Desde 1938, a Finlândia oferece às famílias de recém nascidos uma caixa de papelão – normalmente recheada de produtos para bebê – que pode ser usada como alternativa para os berços tradicionais, minicamas e moisés. A iniciativa é tão popular que outros países já adotaram o programa ou tentam implementá-lo. É o caso do Royal College of Midwives, no Reino Unido, que, no ano passado, anunciou estar estudando a possibilidade de trazer o projeto para a realidade da região. No entanto, o anúncio gerou polêmica uma vez que alguns especialistas se colocaram contra a sugestão alegando que as caixas poderiam oferecer riscos à vida dos bebês.

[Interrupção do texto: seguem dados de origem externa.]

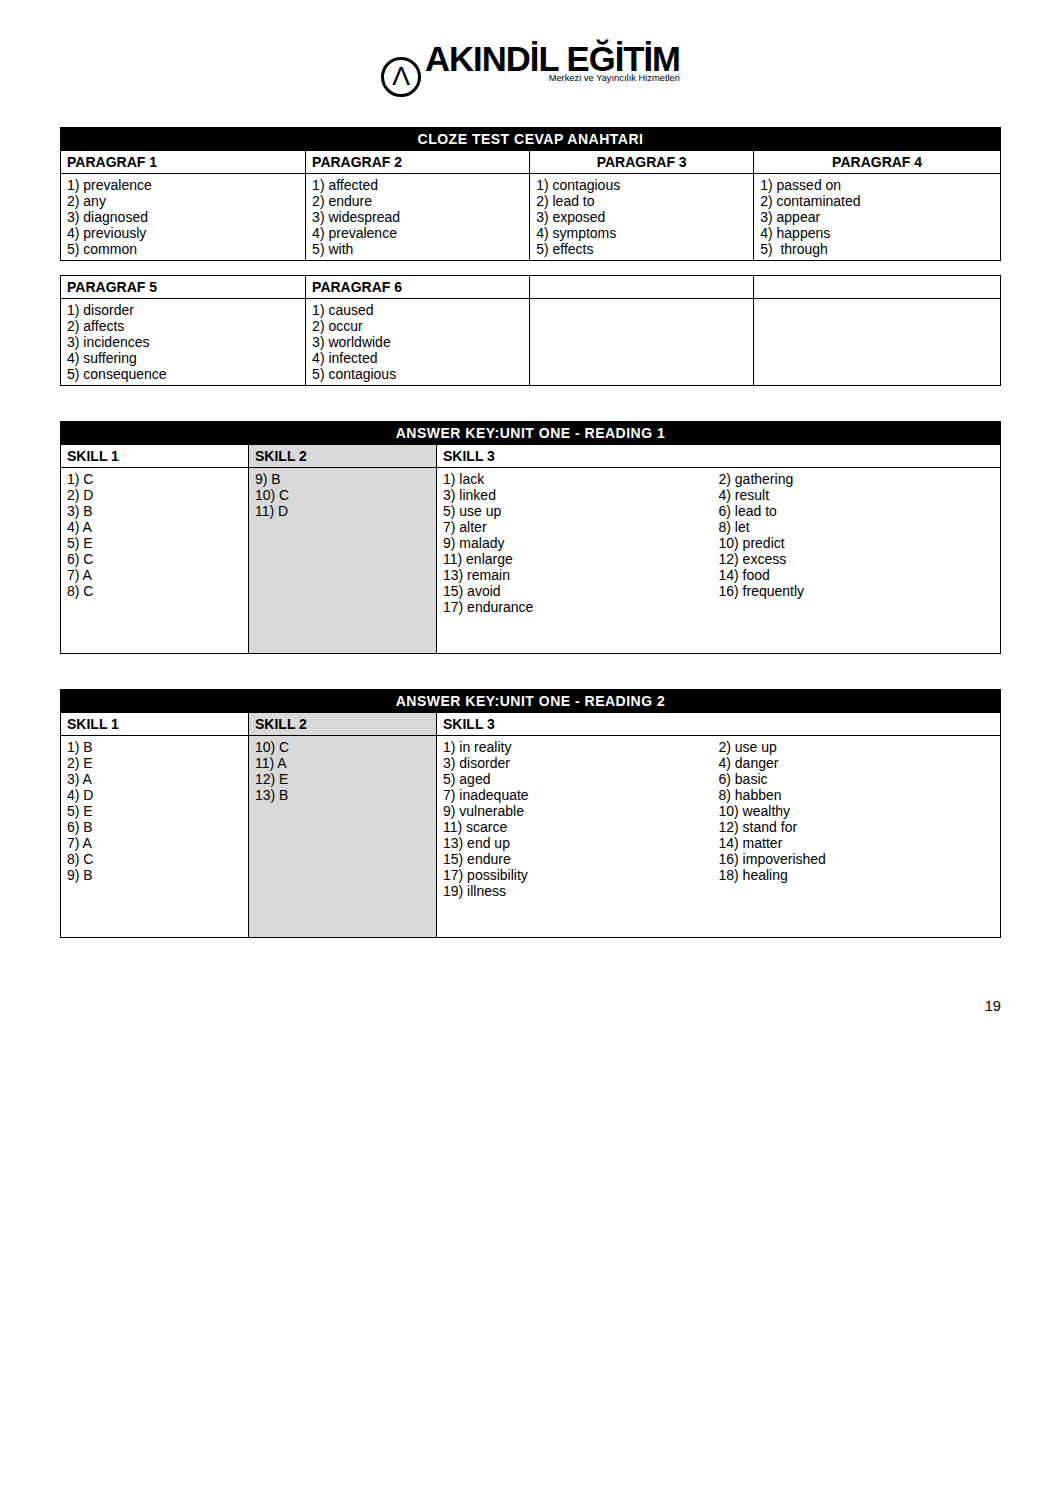ΛAKINDİL EĞİTİM Merkezi ve Yayıncılık Hizmetleri
| CLOZE TEST CEVAP ANAHTARI |
| --- |
| PARAGRAF 1 | PARAGRAF 2 | PARAGRAF 3 | PARAGRAF 4 |
| 1) prevalence 2) any 3) diagnosed 4) previously 5) common | 1) affected 2) endure 3) widespread 4) prevalence 5) with | 1) contagious 2) lead to 3) exposed 4) symptoms 5) effects | 1) passed on 2) contaminated 3) appear 4) happens 5) through |
| PARAGRAF 5 | PARAGRAF 6 | | |
| 1) disorder 2) affects 3) incidences 4) suffering 5) consequence | 1) caused 2) occur 3) worldwide 4) infected 5) contagious | | |
| ANSWER KEY:UNIT ONE - READING 1 |
| --- |
| SKILL 1 | SKILL 2 | SKILL 3 |
| 1) C 2) D 3) B 4) A 5) E 6) C 7) A 8) C | 9) B 10) C 11) D | / 1) lack / 2) gathering / / 3) linked / 4) result / / 5) use up / 6) lead to / / 7) alter / 8) let / / 9) malady / 10) predict / / 11) enlarge / 12) excess / / 13) remain / 14) food / / 15) avoid / 16) frequently / / 17) endurance / / |
| ANSWER KEY:UNIT ONE - READING 2 |
| --- |
| SKILL 1 | SKILL 2 | SKILL 3 |
| 1) B 2) E 3) A 4) D 5) E 6) B 7) A 8) C 9) B | 10) C 11) A 12) E 13) B | / 1) in reality / 2) use up / / 3) disorder / 4) danger / / 5) aged / 6) basic / / 7) inadequate / 8) habben / / 9) vulnerable / 10) wealthy / / 11) scarce / 12) stand for / / 13) end up / 14) matter / / 15) endure / 16) impoverished / / 17) possibility / 18) healing / / 19) illness / / |
19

Ainda assim, para os finlandeses, a tradição se mantém firme e chega a atingir até o presidente do país, que recentemente se tornou pai e recebeu a caixa de papelão de presente. Mas como o programa se tornou tão popular e qual é o significado dele para o povo finlandês? Segundo a BBC, a caixa de papelão tem vários motivos para existir, incluindo promover igualdade social, equidade de gênero e melhor saúde para mãe e bebê.
Saúde
A caixa de papelão, introduzida em 1938, é dada de presente pelo Estado com o objetivo de melhorar a saúde materna e infantil. Dados indicam que, em 1936, 4543 crianças morreram antes de completar o primeiro ano, o que representava 66 mortes a cada mil nascimentos. Outro ponto importante para o lançamento da caixa estava em promover maior saúde para a população, que em sua maioria (80%) viviam em vilarejos pobres e agrários, onde os serviços de saúde e o conhecimento sobre questões de saúde ligados à gravidez eram limitados.
Os partos, por exemplo, aconteciam em casa e, muitas vezes, não forneciam condições de higiene adequadas – motivo pelo qual as primeiras caixas incluíam uma folha limpa de papel para o parto. Por causa disso, o governo achou necessário conscientizar os futuros pais sobre a importância do acompanhamento médico: o recebimento da caixa estava associado ao compromisso de visitar um médico, parteira ou clínica de pré-natal para realização de check-up. Ainda hoje o programa continua incentivando as gestantes a buscar os cuidados pré-natal.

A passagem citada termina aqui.